What a massive blow. It was unfair, unkind, and cruel. Nitu couldn’t uphold these ideals of beauty. Her parents said makeup wasn’t necessary for Nitu. “You’re already beautiful. Why would you waste your money (on expensive makeup)?” Simple efforts of style and hair weren’t encouraged, but rather met with disdain and condescension, because of the natural beauty that Nitu possessed. The reality was quite the opposite. Nitu was frumpy, awkward, mismatched, had terrible haircuts, baggy clothes, and no sense of fashion. It was chaotic and internally miserable.
The late college years hit Nitu like a ton of bricks. She attended a faith-based, extremely conservative college. One week’s chapel series was on the sanctity of life. Nitu wholeheartedly agreed. She heard a woman state, “No woman ever forgets delivering a child.” Nitu realized it was March, the month she came to America 23 years ago, the month she was taken from her birth country and put on a plane with strangers to arrive at a new home. It dawned on her, for the first time, that she hadn’t given much thought to her birth mother. No space was held for Nitu to be curious in a safe way. Any inquiries about her birth mom were met with, “You should be thankful.” Nitu wept on her apartment floor and skipped classes that day. In one sentence, everything changed. Nitu realized she longed for her first family. Surely, her birth mom was longing for her, too.
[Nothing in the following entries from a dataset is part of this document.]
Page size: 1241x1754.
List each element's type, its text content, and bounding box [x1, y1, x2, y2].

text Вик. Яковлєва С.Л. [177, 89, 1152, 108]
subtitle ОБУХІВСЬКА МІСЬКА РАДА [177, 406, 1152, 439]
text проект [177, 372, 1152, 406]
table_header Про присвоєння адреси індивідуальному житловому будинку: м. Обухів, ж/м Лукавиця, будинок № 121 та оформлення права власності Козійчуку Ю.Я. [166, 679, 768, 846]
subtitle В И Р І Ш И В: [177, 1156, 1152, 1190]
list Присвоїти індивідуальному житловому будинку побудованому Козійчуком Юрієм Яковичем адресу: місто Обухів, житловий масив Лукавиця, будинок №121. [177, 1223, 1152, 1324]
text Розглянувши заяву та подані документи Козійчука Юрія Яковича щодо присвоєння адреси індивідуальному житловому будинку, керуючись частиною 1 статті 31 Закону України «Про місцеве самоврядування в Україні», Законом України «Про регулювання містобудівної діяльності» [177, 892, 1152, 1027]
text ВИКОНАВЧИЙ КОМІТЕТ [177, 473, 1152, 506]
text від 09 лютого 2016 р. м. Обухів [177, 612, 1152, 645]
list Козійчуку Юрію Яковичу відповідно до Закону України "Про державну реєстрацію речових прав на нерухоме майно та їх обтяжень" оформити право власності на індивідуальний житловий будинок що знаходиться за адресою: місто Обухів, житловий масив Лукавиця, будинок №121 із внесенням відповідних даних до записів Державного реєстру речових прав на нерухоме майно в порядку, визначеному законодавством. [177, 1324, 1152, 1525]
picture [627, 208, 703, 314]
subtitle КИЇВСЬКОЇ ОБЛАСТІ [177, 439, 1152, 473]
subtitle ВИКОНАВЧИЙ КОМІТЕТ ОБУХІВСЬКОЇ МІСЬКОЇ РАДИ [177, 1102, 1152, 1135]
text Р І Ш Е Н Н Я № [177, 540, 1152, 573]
She realized she didn’t care about her (adoptive) mom’s beauty standards.
Nitu moved 1,000 miles away to begin again and make her own narrative. Leaving behind the overly grateful, always happy, never sad, blessed, beautiful, godly, good investment of a daughter she was expected to be.
Nitu, now in her mid-thirties, has learned how to carry grief, loss, abandonment, joy, gratitude, and a heavenly lineage. Being kind to herself, advocating for herself, acknowledging that birthdays and Mother’s Day are simultaneously joyful and shitty. Nitu may weep through a Disney or Pixar movie with her boys because she can’t handle the inaccurate depiction of the loss of a parent or the pursuit of a parent for a child. It’s too much, those emotions are no longer at arms’ length, but she feels them in her bones.
Diwali is underway and Nitu has integrated aspects of that holiday into her family life. She now cooks hit-or-miss Indian dishes, normalizes her adoption as a topic of conversation, and reads books that highlight Indian culture with her sons because representation does matter. Nitu is finally speaking up, roaring you might say. Nitu’s legal name is Joy. Nitu was her first name, given by the ladies from a Kolkata orphanage who cared for her from day four to four months old. Ironically, it means beautiful in Hindi. In efforts to “beautify” herself, Joy has Nitu tattooed on her wrist to remind herself daily to hold space for her story.